== INPUT MATERIAL ==

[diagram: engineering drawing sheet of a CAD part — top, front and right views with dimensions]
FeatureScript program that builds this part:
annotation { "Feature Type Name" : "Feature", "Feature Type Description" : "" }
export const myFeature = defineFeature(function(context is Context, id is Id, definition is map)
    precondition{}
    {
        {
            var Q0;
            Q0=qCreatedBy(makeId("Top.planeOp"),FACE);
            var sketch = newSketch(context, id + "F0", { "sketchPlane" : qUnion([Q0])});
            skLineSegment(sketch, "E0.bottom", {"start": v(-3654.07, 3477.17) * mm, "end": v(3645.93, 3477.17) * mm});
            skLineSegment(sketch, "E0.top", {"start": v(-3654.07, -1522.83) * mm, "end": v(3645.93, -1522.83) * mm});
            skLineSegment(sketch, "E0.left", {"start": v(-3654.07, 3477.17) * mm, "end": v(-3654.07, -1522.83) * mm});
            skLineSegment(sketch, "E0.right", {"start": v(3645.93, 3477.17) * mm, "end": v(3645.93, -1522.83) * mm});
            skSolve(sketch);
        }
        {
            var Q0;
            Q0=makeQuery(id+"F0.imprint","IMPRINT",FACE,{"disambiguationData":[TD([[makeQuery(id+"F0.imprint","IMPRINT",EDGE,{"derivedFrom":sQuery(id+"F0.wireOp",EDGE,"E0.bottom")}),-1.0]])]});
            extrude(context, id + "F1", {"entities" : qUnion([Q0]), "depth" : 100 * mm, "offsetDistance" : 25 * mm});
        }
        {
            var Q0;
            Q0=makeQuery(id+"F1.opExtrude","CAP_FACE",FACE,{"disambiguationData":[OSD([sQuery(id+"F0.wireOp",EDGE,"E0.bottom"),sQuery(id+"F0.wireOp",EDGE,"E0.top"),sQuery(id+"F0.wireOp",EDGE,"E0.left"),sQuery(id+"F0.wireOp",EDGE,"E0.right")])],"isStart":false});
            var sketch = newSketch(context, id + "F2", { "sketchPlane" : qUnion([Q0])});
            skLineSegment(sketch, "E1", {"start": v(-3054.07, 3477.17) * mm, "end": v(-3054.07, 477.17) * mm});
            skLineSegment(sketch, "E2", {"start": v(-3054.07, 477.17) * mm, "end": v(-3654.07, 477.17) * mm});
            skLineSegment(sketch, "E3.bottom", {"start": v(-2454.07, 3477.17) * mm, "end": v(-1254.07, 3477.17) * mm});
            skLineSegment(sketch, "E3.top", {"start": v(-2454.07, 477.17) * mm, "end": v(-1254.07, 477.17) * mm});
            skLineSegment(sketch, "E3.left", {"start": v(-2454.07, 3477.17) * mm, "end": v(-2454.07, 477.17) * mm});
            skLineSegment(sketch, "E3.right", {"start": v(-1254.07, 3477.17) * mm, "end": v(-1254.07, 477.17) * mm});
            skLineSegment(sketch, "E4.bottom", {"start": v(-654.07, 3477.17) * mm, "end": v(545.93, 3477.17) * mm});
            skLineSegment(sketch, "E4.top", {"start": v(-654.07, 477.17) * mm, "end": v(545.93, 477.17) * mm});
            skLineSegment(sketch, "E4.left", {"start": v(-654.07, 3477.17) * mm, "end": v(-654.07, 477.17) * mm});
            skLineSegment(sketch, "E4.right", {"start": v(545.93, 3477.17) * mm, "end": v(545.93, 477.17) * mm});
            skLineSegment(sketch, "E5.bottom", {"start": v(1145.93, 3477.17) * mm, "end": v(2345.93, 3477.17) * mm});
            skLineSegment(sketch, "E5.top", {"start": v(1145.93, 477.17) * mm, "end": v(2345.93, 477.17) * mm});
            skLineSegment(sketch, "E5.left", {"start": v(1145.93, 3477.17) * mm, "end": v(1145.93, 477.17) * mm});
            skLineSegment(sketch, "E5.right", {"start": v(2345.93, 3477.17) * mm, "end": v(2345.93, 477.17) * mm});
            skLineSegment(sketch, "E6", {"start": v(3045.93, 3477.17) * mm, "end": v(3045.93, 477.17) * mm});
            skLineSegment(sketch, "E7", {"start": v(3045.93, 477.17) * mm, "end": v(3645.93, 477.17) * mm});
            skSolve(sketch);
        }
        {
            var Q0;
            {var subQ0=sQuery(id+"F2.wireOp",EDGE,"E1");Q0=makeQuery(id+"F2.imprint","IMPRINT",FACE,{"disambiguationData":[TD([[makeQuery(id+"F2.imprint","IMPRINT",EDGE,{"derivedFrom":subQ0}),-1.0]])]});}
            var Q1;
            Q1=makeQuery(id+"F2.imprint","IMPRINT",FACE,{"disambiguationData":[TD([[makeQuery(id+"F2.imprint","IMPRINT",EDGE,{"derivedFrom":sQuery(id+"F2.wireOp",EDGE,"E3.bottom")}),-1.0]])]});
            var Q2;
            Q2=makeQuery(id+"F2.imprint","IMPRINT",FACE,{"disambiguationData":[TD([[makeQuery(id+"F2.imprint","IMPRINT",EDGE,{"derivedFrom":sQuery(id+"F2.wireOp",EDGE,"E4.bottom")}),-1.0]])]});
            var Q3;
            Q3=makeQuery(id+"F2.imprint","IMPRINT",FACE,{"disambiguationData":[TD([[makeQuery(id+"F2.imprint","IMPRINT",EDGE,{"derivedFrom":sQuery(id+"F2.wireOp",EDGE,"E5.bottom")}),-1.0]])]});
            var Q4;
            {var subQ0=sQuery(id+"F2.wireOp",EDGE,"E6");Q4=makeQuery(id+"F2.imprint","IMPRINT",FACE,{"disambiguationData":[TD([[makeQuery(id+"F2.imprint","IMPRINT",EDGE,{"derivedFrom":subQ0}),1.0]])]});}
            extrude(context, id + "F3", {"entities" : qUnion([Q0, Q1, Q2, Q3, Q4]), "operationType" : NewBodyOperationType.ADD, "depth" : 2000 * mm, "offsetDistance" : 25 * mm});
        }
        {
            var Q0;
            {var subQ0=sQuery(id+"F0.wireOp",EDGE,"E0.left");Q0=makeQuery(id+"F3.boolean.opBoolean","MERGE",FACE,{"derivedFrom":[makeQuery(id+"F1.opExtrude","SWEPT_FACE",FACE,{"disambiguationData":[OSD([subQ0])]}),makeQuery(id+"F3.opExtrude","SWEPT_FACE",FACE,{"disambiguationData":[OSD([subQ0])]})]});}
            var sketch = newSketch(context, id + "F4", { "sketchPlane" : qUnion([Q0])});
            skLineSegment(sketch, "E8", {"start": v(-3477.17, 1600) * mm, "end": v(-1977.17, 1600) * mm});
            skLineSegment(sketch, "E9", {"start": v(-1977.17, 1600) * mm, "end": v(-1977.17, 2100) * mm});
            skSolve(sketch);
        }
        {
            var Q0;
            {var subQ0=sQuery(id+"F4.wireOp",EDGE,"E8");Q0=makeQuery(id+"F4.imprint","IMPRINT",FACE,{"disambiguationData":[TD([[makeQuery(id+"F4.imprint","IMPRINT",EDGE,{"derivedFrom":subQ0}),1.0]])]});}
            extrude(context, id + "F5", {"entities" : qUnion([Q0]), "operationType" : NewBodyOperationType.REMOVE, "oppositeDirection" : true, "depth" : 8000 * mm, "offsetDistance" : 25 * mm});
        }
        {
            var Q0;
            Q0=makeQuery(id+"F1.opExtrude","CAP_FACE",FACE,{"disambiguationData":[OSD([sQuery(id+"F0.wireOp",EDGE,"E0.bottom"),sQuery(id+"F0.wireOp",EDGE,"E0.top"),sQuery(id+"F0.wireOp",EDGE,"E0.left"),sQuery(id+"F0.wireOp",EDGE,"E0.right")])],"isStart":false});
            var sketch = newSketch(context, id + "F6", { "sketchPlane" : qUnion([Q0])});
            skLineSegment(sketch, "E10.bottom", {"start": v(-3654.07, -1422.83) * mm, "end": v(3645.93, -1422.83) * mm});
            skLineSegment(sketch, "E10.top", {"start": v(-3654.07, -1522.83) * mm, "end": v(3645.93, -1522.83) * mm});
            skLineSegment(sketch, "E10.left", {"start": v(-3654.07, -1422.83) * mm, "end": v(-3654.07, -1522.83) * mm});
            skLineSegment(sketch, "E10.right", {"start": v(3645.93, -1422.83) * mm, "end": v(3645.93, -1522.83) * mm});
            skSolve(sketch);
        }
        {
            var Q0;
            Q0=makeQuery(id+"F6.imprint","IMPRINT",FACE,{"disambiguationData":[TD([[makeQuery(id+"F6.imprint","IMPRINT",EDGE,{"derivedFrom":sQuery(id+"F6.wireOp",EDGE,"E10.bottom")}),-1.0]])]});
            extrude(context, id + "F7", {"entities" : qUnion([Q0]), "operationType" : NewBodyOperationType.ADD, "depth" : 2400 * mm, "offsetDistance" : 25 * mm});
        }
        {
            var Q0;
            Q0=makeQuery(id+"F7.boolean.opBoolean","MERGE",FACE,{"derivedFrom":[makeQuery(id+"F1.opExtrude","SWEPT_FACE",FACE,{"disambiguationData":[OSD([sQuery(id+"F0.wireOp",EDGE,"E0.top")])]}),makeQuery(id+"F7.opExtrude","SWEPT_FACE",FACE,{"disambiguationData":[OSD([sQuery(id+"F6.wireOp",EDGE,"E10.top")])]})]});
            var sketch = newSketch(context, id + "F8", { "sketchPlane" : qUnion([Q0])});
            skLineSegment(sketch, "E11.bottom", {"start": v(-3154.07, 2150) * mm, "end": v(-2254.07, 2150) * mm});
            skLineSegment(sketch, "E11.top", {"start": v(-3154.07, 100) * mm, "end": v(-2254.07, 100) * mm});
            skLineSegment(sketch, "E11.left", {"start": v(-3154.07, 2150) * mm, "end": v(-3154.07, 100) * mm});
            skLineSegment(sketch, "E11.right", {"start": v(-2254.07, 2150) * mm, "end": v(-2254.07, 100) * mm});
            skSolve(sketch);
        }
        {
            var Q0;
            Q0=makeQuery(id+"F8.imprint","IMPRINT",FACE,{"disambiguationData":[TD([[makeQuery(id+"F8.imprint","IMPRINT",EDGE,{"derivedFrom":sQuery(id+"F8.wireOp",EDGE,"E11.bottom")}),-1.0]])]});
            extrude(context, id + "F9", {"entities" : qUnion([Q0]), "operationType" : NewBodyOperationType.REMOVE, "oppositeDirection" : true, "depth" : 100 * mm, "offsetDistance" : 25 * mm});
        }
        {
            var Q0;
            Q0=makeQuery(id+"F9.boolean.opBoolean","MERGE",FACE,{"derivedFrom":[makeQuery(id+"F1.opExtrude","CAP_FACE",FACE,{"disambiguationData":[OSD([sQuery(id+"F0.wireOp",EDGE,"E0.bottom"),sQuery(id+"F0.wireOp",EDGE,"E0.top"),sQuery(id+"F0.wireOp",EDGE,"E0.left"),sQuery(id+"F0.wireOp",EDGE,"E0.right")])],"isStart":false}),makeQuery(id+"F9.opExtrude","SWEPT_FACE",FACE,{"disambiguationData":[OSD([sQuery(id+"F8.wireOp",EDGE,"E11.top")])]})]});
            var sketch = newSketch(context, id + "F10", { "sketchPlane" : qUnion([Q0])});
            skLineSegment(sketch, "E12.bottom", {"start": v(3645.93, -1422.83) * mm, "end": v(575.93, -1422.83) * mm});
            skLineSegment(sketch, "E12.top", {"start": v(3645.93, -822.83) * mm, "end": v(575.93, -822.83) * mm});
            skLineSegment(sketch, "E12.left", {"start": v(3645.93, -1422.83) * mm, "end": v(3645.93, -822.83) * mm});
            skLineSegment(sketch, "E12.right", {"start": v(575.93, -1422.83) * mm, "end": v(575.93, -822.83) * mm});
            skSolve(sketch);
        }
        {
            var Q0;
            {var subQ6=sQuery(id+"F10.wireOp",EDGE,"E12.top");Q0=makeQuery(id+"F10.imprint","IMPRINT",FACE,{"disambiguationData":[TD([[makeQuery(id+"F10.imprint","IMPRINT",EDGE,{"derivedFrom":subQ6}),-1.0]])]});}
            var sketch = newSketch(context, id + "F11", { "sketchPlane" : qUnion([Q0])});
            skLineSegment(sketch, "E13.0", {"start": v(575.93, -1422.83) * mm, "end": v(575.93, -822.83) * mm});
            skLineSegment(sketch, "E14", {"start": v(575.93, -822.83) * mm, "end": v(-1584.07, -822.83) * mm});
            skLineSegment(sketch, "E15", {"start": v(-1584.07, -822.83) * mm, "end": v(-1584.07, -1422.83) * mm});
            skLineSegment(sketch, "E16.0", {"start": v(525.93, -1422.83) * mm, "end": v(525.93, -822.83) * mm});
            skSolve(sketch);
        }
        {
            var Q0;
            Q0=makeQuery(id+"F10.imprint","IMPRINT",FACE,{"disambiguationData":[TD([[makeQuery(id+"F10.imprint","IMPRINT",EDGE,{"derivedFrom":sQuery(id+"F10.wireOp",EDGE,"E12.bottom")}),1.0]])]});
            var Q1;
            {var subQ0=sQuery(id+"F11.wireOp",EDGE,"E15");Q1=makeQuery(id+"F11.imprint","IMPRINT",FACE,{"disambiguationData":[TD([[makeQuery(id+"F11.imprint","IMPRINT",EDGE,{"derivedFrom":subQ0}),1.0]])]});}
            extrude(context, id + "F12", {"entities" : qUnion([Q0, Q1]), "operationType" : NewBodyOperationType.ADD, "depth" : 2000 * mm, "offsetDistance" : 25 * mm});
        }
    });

===
== INPUT MATERIAL ==

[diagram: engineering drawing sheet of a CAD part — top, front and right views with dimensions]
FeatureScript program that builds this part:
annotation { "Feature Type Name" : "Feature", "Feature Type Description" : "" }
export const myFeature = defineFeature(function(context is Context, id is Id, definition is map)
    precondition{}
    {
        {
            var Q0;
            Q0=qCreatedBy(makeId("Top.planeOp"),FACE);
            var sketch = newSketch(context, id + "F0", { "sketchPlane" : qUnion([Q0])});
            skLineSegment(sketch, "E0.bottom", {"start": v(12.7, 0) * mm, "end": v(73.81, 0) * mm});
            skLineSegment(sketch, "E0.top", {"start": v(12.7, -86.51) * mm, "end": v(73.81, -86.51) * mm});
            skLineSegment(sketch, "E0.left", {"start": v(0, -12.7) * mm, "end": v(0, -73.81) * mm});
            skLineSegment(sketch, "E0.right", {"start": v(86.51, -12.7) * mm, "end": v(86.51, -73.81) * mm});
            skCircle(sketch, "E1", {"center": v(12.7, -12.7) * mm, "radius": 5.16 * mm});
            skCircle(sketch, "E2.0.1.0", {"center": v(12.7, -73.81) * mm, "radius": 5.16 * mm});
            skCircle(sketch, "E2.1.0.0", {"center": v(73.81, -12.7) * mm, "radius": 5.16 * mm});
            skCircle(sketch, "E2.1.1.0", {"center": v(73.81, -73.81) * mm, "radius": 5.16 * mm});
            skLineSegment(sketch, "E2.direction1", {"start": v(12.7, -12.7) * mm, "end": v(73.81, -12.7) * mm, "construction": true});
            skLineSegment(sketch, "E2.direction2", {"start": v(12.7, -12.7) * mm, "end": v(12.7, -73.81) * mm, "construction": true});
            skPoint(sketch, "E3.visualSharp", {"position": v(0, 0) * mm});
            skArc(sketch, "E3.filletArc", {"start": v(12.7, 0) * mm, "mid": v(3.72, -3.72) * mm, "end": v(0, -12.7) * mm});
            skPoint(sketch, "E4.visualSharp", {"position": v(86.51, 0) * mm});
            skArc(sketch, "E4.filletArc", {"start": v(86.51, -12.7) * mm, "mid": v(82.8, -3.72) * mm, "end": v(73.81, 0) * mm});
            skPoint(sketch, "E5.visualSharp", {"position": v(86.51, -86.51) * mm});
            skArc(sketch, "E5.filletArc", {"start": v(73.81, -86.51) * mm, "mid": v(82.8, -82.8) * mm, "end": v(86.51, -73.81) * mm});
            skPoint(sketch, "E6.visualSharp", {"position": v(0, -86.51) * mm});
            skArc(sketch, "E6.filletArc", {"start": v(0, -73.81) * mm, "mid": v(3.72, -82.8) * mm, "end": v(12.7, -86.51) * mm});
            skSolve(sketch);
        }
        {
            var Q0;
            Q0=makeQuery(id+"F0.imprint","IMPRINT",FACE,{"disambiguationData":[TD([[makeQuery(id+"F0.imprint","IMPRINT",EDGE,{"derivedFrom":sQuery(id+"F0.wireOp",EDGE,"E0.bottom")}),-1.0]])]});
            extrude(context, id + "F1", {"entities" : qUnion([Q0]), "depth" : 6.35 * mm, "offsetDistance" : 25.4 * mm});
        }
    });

===

• _WORK INSTRUCTIONS_
How many of the lines above contain the string "construction", with case counting? Reply with the number alone.

• _WRITTEN ANSWER_
2